What you have to do -
Write every line below out again exactly, images omitted.
** Opening Exercise data block **
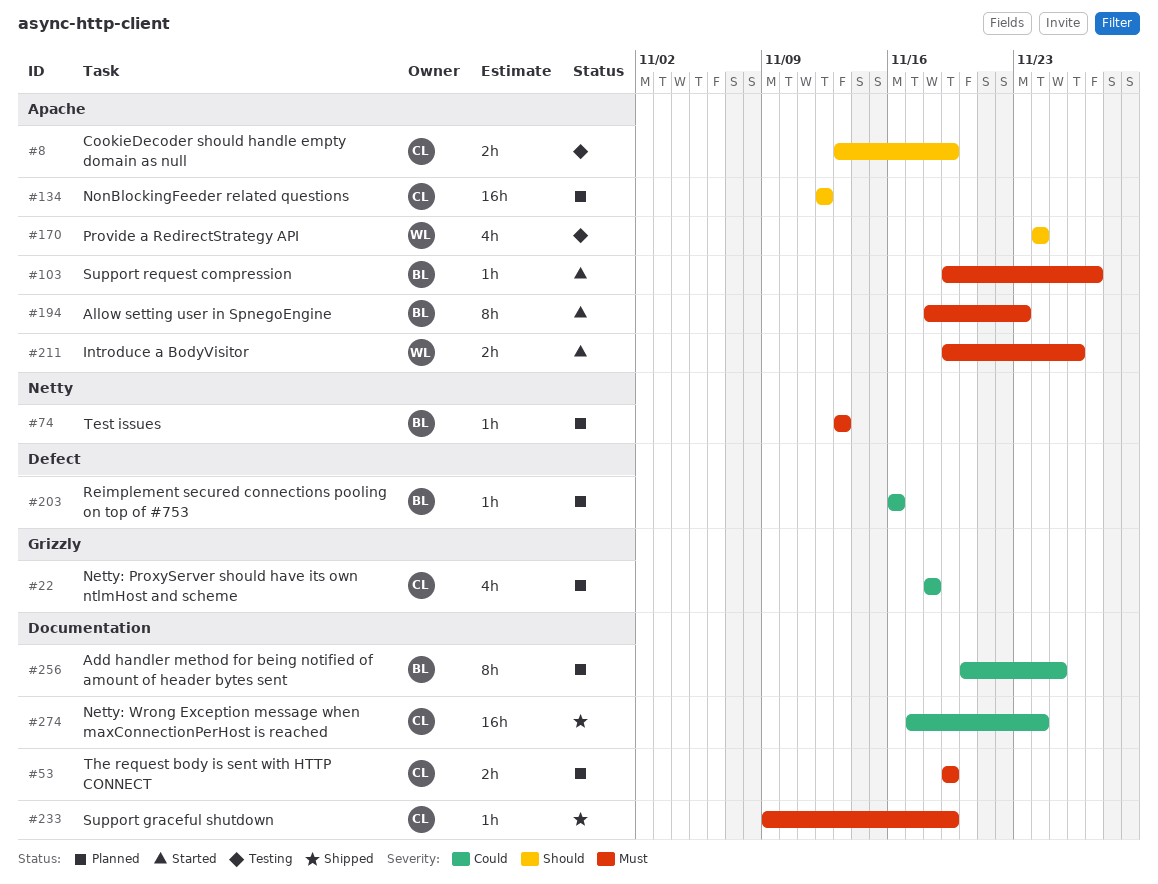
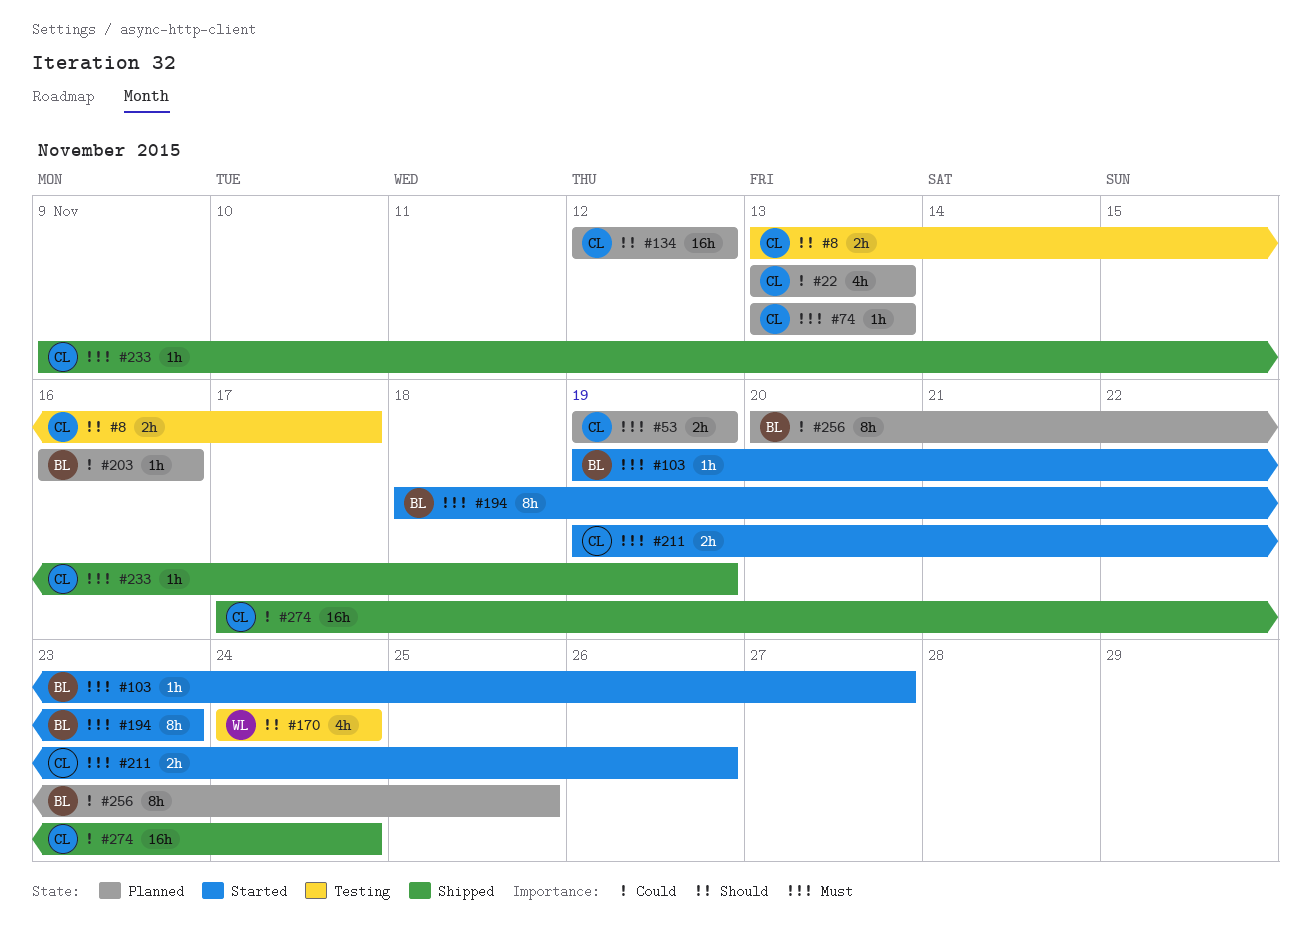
#8, due: Nov 19 -> Nov 17
#22, start: Nov 18 -> Nov 13
#22, due: Nov 18 -> Nov 13
#74, owner: BL -> CL
#211, owner: WL -> CL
** Closing Exercise data block **
Answer for the task -
#8, due: Nov 19 -> Nov 17
#22, start: Nov 18 -> Nov 13
#22, due: Nov 18 -> Nov 13
#74, owner: BL -> CL
#211, owner: WL -> CL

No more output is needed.